После ужина нежданно пришел сопровождаемый младшим лейтенантом медицинской службы Аксеновой комбат Гранатуров, раненный в руку на западном берегу Шпрее, двадцатипятилетний гигант с оглушительным басом. Он громогласно сообщил, что в медсанбате соскучился по дьяволам-огневикам, надоело кушать манные кашки, и вот с Галочкой оказалось ему по дороге, стало быть – принимайте гостей, если, конечно, здесь еще считают его комбатом. Тут же из разговора, когда начали вспоминать события дня, Гранатуров узнал о трофейных рейхсмарках, совсем теперь бесполезных бумажках от наложенного Никитиным вето, и, развеселившись, недолго размышляя, посоветовал пустить их в умное депо – раздать для интереса тысяч по десять и перекинуться в двадцать одно, чтобы выяснить, кому все-таки в любви везет, а кому и нет, и, глянув подмигивающе на Галю, на сдержанного лейтенанта Княжко, предложил:
– Прошу вас, Галочка, попытайте счастья, сядьте с нами.
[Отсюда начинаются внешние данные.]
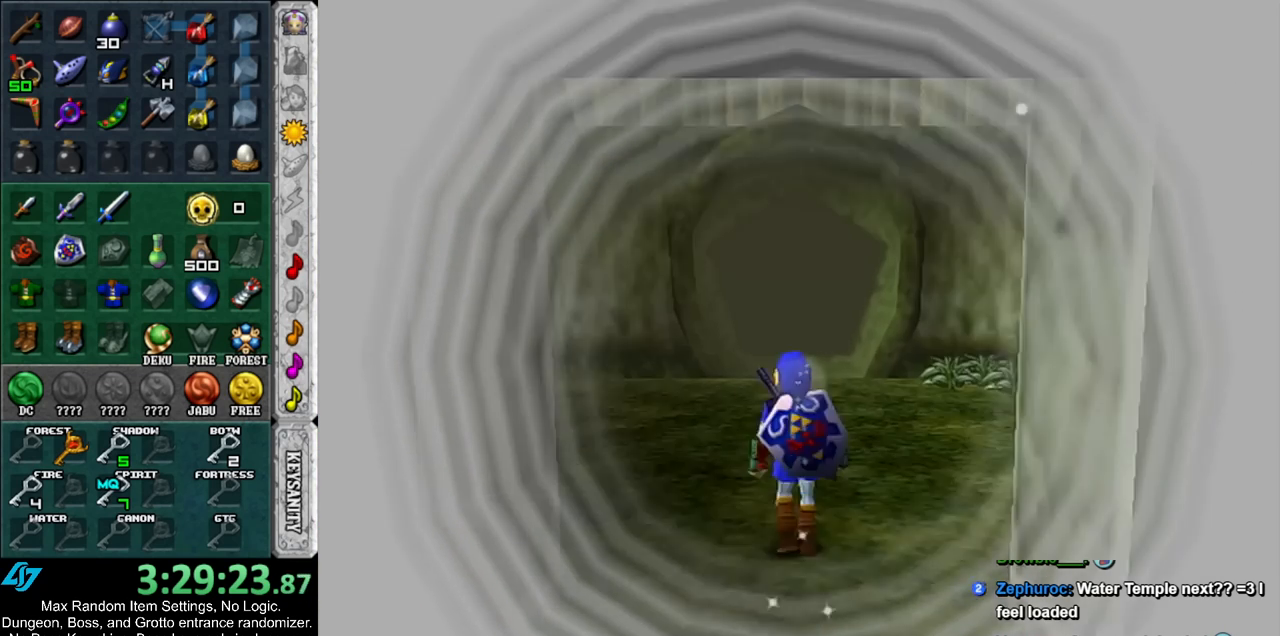
{"buttons": [], "left_stick": "up-left", "right_stick": "center", "events": [[200, "A", "down"], [333, "A", "up"]]}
Интересно посмотреть, как в этом случае везет женщинам.
– Зачем? Вы хотите лишить меня особенностей слабого пола, Гранатуров? – безразлично сказала Галя, садясь на кожаный диван под книжными полками. – Это вам лично мало что даст.
– Мне лично везет как утопленнику, – вздохнул Меженин, выкладывая на стол из мешка пачки денег. – Хотел бы разок в медсанбатик попасть, товарищ младший лейтенант медицинской службы.
– Разумеется, началось бы невообразимое, за вами ходили бы по пятам с манной кашкой. Бедный медсанбат. – У нее был глубокий грудной голос, переплетенный тугой ниточкой насмешки, и, может быть, если бы не удлиненный нежный овал лица, нежная от вороненых волос и бровей белизна лба, она могла бы показаться не по-женски чересчур резковатой, как бывают нестесненно решительны медсанбатские врачи и сестры в обществе солдат.
– Итак, начнем картежную жизнь! – скомандовал Гранатуров. – Ша, славяне! Ахтунг!
Меженин первый поставил в банк и, пощелкивая, поигрывая, треща чистенькой атласной колодой с двойными портретами Гитлера вместо обычных валетов, начал сдавать карты.
– Книги, оленьи рога, старинные гравюры. И даже камин, – проговорила Галя и, пробежав темными глазами по комнате, очень длительно поглядела на Княжко и Никитина. – Чей-то нарушенный русскими уют… Представляю, как они могут нас бояться и ненавидеть. Лейтенант Никитин, вы сами здесь расположили свой взвод?
– Именно, – сказал Никитин. – Пустой дом. Хозяев нет.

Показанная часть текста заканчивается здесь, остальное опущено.